■ **AIM**: In the passage on the Fernekes defense, shorten the paragraph that begins "The defense of all the defendants" while keeping its main facts.

■ **SUPPLIED PASSAGE**:
=-=-=

The defense of all the defendants was an alibi. No two of them claimed to be at the same place on the day of the alleged crime. The evidence for and against Fernekes is so different from that offered for and against the other defendants as to require a separate statement and consideration of it. He employed his own counsel to look after his defense, only. Neither of the other two defendants, according to their testimony, ever knew or saw Fernekes before the trial of this case. The testimony of the chief witness, and about the only witness against the other two defendants, has no tendency to connect Fernekes with the robbery and killing of Swiontkowski.

The defendant Fernekes was at the trial identified by John F. Jasinski, Frank J. Palt and William C. Thurn, a real estate dealer in Chicago, as one of the two robbers who left the touring car at the right of Jasinski’s car and who broke the glass on the right side of that car, pointed his revolver at Palt and Jasinski and demanded their guns and took the package of money and checks. None of these three witnesses had ever seen Fernekes before the day of the robbery. The robbery, according to their evidence, was accomplished in from one to three minutes. The first time they saw him after the robbery was about the last of April or the first of May, 1925, at the Fillmore street police station, where they were called by the police for the purpose of determining whether or not they could identify him as one of the robbers. Before going to the police station for that purpose Jasinski called Palt on the telephone and told him to look at the picture of a man on page 14 of that day’s issue of the Evening American, who he thought was one of the robbers. The printed picture was that of Fernekes. Every one of these witnesses stated, over the objections of Fernekes, that he had made frequent visits to the police station and elsewhere for the purpose of looking at suspects and had looked at more than one hundred persons and had failed to identify any one of them as one of the robbers in question, except Fernekes. Jasinski testified that the man he identified as Fernekes had on a dark-brown coat and a light Fedora hat at the time of the robbery, and Thurn testified that he had on a tan overcoat and a gray hat. Palt did not describe his clothing. They saw Fernekes alone at the police station when they identified him.

Thurn testified that he was driving in his car in the vicinity of Thirty-second street and 3300 Mospratt street and “saw a touring car pull to the east side. I saw a man come back from the rear end of the car with a package in his hand and get into the front part of another touring car, and the package was wrapped up in a newspaper. I see the man in the court room. As far as I could see, the touring car into which this man got went south.” It does not appear from the evidence how far this witness was from the man he said was Fernekes and who had the package in his hand and went with it to the robbers’ touring car, but he must have been some distance south of all three cars, as he states that the man whom he identified as Fernekes was sitting on the right side of the touring car when it passed witness. He further stated that the shooting was over when he arrived at the scene of it and that Swiontkowski was sitting on the rear seat of Jasinski’s car.

=-=-=

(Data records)
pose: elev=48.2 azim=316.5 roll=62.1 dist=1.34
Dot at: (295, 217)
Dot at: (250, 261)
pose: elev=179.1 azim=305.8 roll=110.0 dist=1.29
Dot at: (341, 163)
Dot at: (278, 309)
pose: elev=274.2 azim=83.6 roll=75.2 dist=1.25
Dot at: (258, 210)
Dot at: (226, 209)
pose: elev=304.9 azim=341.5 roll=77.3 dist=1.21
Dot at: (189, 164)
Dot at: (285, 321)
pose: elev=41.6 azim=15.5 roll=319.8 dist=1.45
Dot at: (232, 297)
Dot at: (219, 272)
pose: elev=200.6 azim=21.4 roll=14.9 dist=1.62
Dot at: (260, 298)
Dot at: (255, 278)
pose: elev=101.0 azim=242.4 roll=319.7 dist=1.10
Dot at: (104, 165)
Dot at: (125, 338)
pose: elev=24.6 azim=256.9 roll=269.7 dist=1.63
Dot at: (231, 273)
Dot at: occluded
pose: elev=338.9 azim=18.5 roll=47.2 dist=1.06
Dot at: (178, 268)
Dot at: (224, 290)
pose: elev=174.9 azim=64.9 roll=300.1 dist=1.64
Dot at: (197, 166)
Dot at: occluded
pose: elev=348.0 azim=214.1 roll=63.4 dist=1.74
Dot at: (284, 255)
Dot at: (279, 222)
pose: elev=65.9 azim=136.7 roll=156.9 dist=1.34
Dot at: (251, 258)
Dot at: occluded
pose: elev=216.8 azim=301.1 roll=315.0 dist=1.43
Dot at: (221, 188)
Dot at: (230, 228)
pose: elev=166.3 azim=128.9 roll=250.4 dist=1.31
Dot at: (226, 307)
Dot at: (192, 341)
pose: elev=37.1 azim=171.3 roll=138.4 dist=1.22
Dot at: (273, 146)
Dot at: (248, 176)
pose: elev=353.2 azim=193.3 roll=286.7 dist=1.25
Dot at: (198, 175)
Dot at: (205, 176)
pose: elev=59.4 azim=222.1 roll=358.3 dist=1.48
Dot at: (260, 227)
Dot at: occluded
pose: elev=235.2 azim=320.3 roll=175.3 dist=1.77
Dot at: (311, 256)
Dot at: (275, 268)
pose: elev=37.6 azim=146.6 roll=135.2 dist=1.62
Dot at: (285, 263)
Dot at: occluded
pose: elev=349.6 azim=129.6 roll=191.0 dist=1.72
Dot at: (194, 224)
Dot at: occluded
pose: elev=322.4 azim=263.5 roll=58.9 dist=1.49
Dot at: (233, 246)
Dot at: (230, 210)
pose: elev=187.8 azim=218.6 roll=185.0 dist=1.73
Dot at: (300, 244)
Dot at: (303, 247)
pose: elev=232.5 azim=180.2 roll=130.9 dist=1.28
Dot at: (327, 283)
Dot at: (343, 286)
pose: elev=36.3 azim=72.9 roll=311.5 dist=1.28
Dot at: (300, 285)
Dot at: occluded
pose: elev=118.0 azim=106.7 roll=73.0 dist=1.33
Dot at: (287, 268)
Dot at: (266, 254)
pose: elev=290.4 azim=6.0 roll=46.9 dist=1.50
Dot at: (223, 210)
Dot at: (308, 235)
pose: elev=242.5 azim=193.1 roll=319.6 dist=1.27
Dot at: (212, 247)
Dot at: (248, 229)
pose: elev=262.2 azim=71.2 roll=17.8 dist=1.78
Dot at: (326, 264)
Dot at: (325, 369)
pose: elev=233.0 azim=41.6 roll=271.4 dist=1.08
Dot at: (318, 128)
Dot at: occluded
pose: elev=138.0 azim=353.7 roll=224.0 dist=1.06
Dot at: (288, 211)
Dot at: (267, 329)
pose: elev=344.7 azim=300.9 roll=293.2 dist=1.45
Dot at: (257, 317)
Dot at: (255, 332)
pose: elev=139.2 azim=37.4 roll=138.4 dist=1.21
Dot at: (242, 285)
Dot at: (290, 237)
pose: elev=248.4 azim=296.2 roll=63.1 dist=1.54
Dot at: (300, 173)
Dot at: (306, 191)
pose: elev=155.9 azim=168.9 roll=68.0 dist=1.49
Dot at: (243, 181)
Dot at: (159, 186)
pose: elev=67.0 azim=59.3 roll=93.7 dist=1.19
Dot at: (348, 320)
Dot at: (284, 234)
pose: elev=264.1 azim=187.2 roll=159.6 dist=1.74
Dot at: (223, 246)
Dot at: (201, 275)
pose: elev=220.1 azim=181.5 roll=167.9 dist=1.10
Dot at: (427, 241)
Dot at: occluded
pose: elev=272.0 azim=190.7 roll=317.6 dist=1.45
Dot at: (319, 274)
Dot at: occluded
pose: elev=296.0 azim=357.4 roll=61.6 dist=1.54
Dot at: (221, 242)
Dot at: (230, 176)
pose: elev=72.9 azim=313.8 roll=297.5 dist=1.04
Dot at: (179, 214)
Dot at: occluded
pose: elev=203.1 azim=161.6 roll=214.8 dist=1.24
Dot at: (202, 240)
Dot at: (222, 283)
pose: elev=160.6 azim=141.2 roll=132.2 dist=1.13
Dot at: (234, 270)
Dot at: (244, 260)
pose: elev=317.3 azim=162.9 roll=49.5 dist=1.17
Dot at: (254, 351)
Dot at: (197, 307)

=-=-=

■ **THE COMPLETED TASK**: All the defendants claimed an alibi, and no two claimed to have been at the same place on the day of the alleged crime. The evidence concerning Fernekes differs so much from that concerning the other defendants that it requires separate treatment. Fernekes hired his own counsel solely for his own defense. The other two defendants testified that they had never known or seen him before the trial. The chief witness against those two, who was nearly the only witness against them, gave testimony that does not tend to connect Fernekes with the robbery and killing of Swiontkowski.